Os seis se acomodaram numa mesa um pouco mais longe do som. Como previsto, o bar estava lotado de estudantes, que vez ou outra passavam pela mesa dos médicos pra cumprimentar os professores. Todos eram repelidos de lá com os comentários de House.

- Não adianta puxar o saco dela aqui. Amanhã ela nem vai lembrar-se da sua cara. Experimente estudar e mostrar serviço que você talvez ganhe uma estrelinha na testa. – Ele disse a um garoto de um pouco mais de 18 anos que insistia em se insinuar para Cuddy.

- Ai que ótimo. – Cuddy disse assim que o garoto se afastou. – Ainda levo a fama de bêbada.

Cameron estava às gargalhadas.

- Cuddy. Quantos anos esse garoto tem?

- Só sei que tem idade pra ser meu filho. Ele já me chamou pra sair.

Todos caíram na gargalhada, exceto House que a olhou impressionado.

- Sério? – Disse Chase. – E o que você fez?

- Disse que eu já tinha um programa com os meus amigos, da minha idade. Que era melhor ele procurar uma garota da idade dele pra se divertir.

- Coitado. – Brincou House. – Acabou com a esperança do menino tão rápido. Por que não aceitou o convite e deu um bolo?

- Ah House. Me poupe!

- E ele desistiu? – Wilson estava interessado.

- Claro que não. Esses jovens quando cismam com uma coisa são impossíveis. Ele descobriu o meu celular, daí, vira e mexe ele me liga: "Professora, eu estou em dúvida sobre qual conduta adotar em um paciente com diabetes melito insulino-dependente refratária, será que a senhora poderia me ajudar."

Todos começaram a rir novamente.

- E você? – Cameron perguntou.

- Querido, vou te passar o número da monitora de endócrino. Eu realmente estou muito ocupada agora.

- Ah não. Dá um passa fora nesse garoto. – House interferiu. – Já tá abusando. Quer que eu vá lá resolver?

Cuddy começou a rir.

- Isso. Vai lá e enfrenta ele na porrada. Você realmente leva a maior vantagem nele, no preparo físico e na idade.

- Mas eu aposto que você prefere a minha idade e o meu preparo físico do que o dele.

Ela corou.

- Opa. Parece que estamos sobrando aqui. – Chase brincou. – É só mais uma garrafa de cerveja pra ele pegar o microfone e declarar seu amor eterno a ela.

Cuddy corou ainda mais.

- Eu acho melhor mesmo eu parar de beber. – House concordou. – Vocês não fazem idéia da mistura explosiva que é álcool + hidrocona.
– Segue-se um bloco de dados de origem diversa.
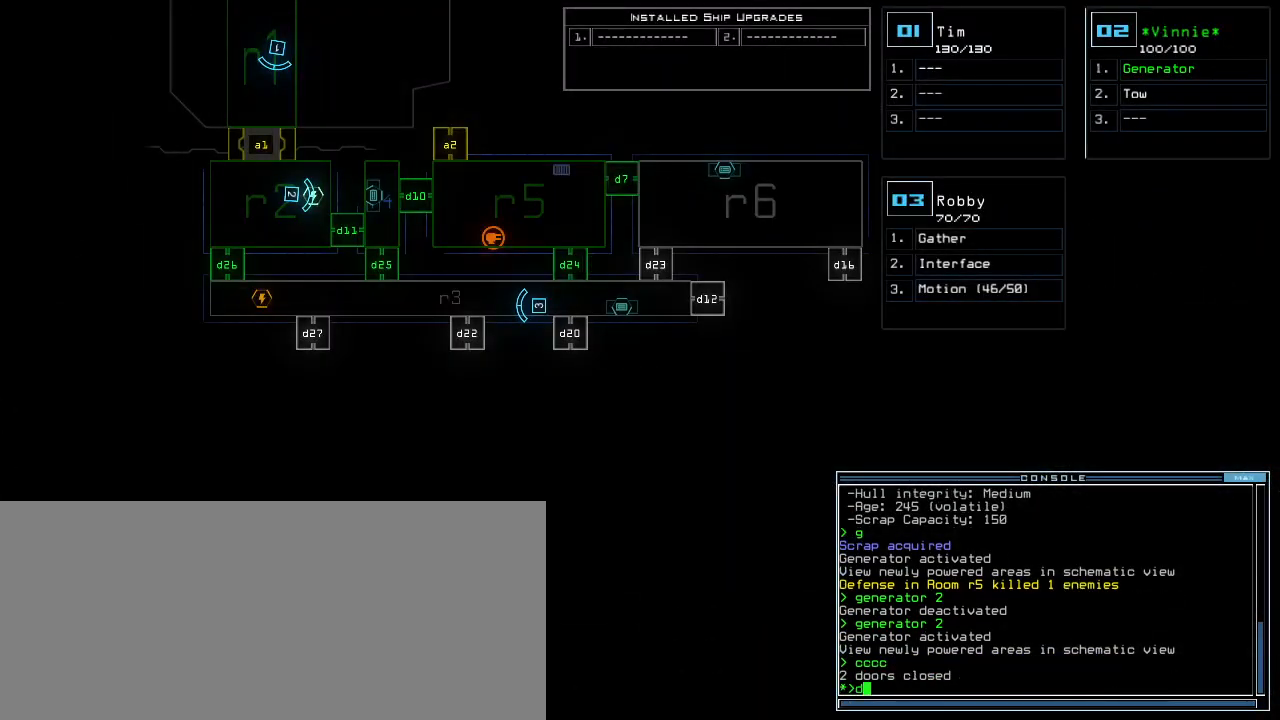
{"keys": ["6"], "events": [[80, "2", "up"], [460, "6", "down"]]}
- Nós fazemos idéia House. – Wilson respondeu.

- Aliás, Cuddy. – House observou. – Não vai tomar nenhuma cerveja com a gente? Pelo que sei você não trabalha amanhã e eu também não me lembro de você politicamente correta.

Cuddy engasgou.

- Estou de dieta House.

Ele a fitou sério, pela primeira vez na noite.

- Sei... Ou é isso, ou...

- House! – Cameron o interrompeu enquanto encarava a amiga na outra ponta da mesa. – Dá pra parar de encher a paciência só um pouco?

- Menina, eu ainda sou o seu chefe, esqueceu?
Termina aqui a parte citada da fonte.